> _WHAT THE TASK ASKS_:
Each line of the data should be duplicated precisely.

> _DATA EXTRACT_:

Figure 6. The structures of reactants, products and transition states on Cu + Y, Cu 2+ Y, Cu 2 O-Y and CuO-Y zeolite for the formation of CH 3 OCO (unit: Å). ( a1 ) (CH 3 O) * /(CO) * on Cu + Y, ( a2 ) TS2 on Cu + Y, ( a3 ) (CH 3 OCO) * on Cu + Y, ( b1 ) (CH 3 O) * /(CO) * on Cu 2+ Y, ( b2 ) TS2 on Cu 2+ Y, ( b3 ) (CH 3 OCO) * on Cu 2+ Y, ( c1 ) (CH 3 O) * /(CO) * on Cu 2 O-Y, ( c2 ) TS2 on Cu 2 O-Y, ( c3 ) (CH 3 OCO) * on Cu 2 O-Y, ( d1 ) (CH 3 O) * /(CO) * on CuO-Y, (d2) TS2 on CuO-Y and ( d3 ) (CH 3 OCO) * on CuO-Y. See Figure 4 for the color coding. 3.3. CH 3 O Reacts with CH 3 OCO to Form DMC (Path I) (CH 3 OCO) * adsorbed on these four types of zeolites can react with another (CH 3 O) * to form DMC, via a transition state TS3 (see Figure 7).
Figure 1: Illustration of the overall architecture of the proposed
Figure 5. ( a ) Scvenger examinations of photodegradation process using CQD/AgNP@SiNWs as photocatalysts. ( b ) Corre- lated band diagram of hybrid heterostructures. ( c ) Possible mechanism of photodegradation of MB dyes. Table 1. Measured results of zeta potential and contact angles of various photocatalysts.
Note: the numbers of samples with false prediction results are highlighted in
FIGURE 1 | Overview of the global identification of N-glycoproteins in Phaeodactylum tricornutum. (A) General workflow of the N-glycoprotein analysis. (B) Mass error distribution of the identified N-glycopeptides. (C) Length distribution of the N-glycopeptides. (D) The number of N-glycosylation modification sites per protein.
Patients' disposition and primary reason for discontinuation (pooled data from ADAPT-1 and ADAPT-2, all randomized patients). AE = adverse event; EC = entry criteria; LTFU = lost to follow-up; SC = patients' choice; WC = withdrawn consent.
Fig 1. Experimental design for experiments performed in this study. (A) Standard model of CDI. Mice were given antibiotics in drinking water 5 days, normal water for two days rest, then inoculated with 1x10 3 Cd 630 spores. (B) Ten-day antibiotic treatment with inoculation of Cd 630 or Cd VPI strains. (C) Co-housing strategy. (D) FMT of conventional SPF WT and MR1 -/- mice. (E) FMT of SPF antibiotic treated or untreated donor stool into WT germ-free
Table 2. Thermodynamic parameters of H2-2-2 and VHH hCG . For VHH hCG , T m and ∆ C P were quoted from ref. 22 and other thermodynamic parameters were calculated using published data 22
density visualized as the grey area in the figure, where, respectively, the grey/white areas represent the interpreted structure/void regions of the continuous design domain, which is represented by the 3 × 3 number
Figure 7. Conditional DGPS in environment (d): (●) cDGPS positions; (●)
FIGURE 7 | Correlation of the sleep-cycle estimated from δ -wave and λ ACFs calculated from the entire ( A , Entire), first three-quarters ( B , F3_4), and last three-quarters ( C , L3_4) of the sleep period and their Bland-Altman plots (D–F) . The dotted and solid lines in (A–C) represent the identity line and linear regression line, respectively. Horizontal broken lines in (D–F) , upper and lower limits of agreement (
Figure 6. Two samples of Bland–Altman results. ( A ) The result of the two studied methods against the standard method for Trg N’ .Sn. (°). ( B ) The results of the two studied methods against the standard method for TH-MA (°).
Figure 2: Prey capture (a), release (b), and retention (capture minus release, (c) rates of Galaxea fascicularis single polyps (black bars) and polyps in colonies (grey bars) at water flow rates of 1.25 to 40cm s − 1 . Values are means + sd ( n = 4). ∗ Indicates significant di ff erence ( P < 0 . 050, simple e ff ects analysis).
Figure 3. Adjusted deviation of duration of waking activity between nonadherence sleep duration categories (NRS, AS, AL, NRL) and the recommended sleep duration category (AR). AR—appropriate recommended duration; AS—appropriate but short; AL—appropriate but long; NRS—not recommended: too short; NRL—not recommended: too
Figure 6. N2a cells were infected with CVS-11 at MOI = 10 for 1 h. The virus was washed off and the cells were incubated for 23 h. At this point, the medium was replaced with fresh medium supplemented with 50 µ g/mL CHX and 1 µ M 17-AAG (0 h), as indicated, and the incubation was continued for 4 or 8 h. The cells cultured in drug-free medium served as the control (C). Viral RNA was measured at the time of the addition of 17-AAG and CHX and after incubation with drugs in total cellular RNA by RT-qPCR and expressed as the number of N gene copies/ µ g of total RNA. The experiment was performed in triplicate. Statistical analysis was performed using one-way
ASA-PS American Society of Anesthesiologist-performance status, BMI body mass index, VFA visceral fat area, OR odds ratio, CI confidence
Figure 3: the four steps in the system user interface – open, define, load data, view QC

> _RESPONSE_:
Figure 6. The structures of reactants, products and transition states on Cu + Y, Cu 2+ Y, Cu 2 O-Y and CuO-Y zeolite for the formation of CH 3 OCO (unit: Å). ( a1 ) (CH 3 O) * /(CO) * on Cu + Y, ( a2 ) TS2 on Cu + Y, ( a3 ) (CH 3 OCO) * on Cu + Y, ( b1 ) (CH 3 O) * /(CO) * on Cu 2+ Y, ( b2 ) TS2 on Cu 2+ Y, ( b3 ) (CH 3 OCO) * on Cu 2+ Y, ( c1 ) (CH 3 O) * /(CO) * on Cu 2 O-Y, ( c2 ) TS2 on Cu 2 O-Y, ( c3 ) (CH 3 OCO) * on Cu 2 O-Y, ( d1 ) (CH 3 O) * /(CO) * on CuO-Y, (d2) TS2 on CuO-Y and ( d3 ) (CH 3 OCO) * on CuO-Y. See Figure 4 for the color coding. 3.3. CH 3 O Reacts with CH 3 OCO to Form DMC (Path I) (CH 3 OCO) * adsorbed on these four types of zeolites can react with another (CH 3 O) * to form DMC, via a transition state TS3 (see Figure 7).
Figure 1: Illustration of the overall architecture of the proposed
Figure 5. ( a ) Scvenger examinations of photodegradation process using CQD/AgNP@SiNWs as photocatalysts. ( b ) Corre- lated band diagram of hybrid heterostructures. ( c ) Possible mechanism of photodegradation of MB dyes. Table 1. Measured results of zeta potential and contact angles of various photocatalysts.
Note: the numbers of samples with false prediction results are highlighted in
FIGURE 1 | Overview of the global identification of N-glycoproteins in Phaeodactylum tricornutum. (A) General workflow of the N-glycoprotein analysis. (B) Mass error distribution of the identified N-glycopeptides. (C) Length distribution of the N-glycopeptides. (D) The number of N-glycosylation modification sites per protein.
Patients' disposition and primary reason for discontinuation (pooled data from ADAPT-1 and ADAPT-2, all randomized patients). AE = adverse event; EC = entry criteria; LTFU = lost to follow-up; SC = patients' choice; WC = withdrawn consent.
Fig 1. Experimental design for experiments performed in this study. (A) Standard model of CDI. Mice were given antibiotics in drinking water 5 days, normal water for two days rest, then inoculated with 1x10 3 Cd 630 spores. (B) Ten-day antibiotic treatment with inoculation of Cd 630 or Cd VPI strains. (C) Co-housing strategy. (D) FMT of conventional SPF WT and MR1 -/- mice. (E) FMT of SPF antibiotic treated or untreated donor stool into WT germ-free
Table 2. Thermodynamic parameters of H2-2-2 and VHH hCG . For VHH hCG , T m and ∆ C P were quoted from ref. 22 and other thermodynamic parameters were calculated using published data 22
density visualized as the grey area in the figure, where, respectively, the grey/white areas represent the interpreted structure/void regions of the continuous design domain, which is represented by the 3 × 3 number
Figure 7. Conditional DGPS in environment (d): (●) cDGPS positions; (●)
FIGURE 7 | Correlation of the sleep-cycle estimated from δ -wave and λ ACFs calculated from the entire ( A , Entire), first three-quarters ( B , F3_4), and last three-quarters ( C , L3_4) of the sleep period and their Bland-Altman plots (D–F) . The dotted and solid lines in (A–C) represent the identity line and linear regression line, respectively. Horizontal broken lines in (D–F) , upper and lower limits of agreement (
Figure 6. Two samples of Bland–Altman results. ( A ) The result of the two studied methods against the standard method for Trg N’ .Sn. (°). ( B ) The results of the two studied methods against the standard method for TH-MA (°).
Figure 2: Prey capture (a), release (b), and retention (capture minus release, (c) rates of Galaxea fascicularis single polyps (black bars) and polyps in colonies (grey bars) at water flow rates of 1.25 to 40cm s − 1 . Values are means + sd ( n = 4). ∗ Indicates significant di ff erence ( P < 0 . 050, simple e ff ects analysis).
Figure 3. Adjusted deviation of duration of waking activity between nonadherence sleep duration categories (NRS, AS, AL, NRL) and the recommended sleep duration category (AR). AR—appropriate recommended duration; AS—appropriate but short; AL—appropriate but long; NRS—not recommended: too short; NRL—not recommended: too
Figure 6. N2a cells were infected with CVS-11 at MOI = 10 for 1 h. The virus was washed off and the cells were incubated for 23 h. At this point, the medium was replaced with fresh medium supplemented with 50 µ g/mL CHX and 1 µ M 17-AAG (0 h), as indicated, and the incubation was continued for 4 or 8 h. The cells cultured in drug-free medium served as the control (C). Viral RNA was measured at the time of the addition of 17-AAG and CHX and after incubation with drugs in total cellular RNA by RT-qPCR and expressed as the number of N gene copies/ µ g of total RNA. The experiment was performed in triplicate. Statistical analysis was performed using one-way
ASA-PS American Society of Anesthesiologist-performance status, BMI body mass index, VFA visceral fat area, OR odds ratio, CI confidence
Figure 3: the four steps in the system user interface – open, define, load data, view QC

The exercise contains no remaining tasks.